And that’s where my hat comes in. I bought my hat as part of my costume for a character in the Dystopia Rising universe. My character was a rich little girl who ran away to start her life when I was just starting over with a new group of friends in the DR community. Her hat was bought when she just started feeling more… sure of herself in life. I wore it for one game and felt like a rock star in character that game. I came home then after the weekend to my weekly grind of retail work and it’s stress. I faced down going to work in the post-high of a great LARP weekend to face the regular world and it’s worries and I felt uninspired. How can you live in the skin of someone in the post-apocalypse for a weekend and then not find the daily grind a little duller, a little more grey?
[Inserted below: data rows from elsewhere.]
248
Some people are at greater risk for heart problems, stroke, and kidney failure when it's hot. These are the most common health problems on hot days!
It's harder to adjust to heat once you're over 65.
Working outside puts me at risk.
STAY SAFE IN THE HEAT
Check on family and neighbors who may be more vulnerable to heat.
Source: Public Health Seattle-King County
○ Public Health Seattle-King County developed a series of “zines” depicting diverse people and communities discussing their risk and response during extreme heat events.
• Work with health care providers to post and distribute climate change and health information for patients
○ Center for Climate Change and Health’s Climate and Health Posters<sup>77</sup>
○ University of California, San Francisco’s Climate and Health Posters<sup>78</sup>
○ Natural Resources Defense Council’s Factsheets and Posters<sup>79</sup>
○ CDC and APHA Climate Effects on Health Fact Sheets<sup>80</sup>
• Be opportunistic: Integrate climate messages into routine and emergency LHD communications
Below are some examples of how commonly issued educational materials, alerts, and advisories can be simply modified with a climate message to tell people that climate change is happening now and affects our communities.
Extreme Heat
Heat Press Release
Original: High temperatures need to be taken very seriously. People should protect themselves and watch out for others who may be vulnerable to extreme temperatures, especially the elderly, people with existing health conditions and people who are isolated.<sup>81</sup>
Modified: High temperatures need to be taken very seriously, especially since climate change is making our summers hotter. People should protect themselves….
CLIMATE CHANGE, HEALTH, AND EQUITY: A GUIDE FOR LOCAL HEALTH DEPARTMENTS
On impulse, on my way out the door, I put on my hat that I wore as Elizabeth in game and wore it to work. And throughout the day, I found myself squaring my shoulders and realizing ‘if I could face down the physical challenges of the fake zombie apocalypse, then I could face this difficulty or anything else’. I found myself reminded of how lucky I was about my regular life with it’s conveniences and lack of murderous zombies. But more than that, I remembered that I have the power in me to channel the power I found in Elizabeth into my everyday.
That was two years back. I never stopped wearing the hat, even after the character permanently died in October of 2011. I’ve replaced the hat three times for destroying it repeatedly – and woe is me when the Hard Rock Cafe discontinues the damn thing. But I’ve found the power on days – like today – when I face fears of a great future that my hat has become almost a talisman for the ways in which I never imagined I could be stronger than I am.
Why am I sharing this? Just to say this really:
In your darkest places, may you find a talisman to show you the way to the strongest parts of yourself. No matter what it is.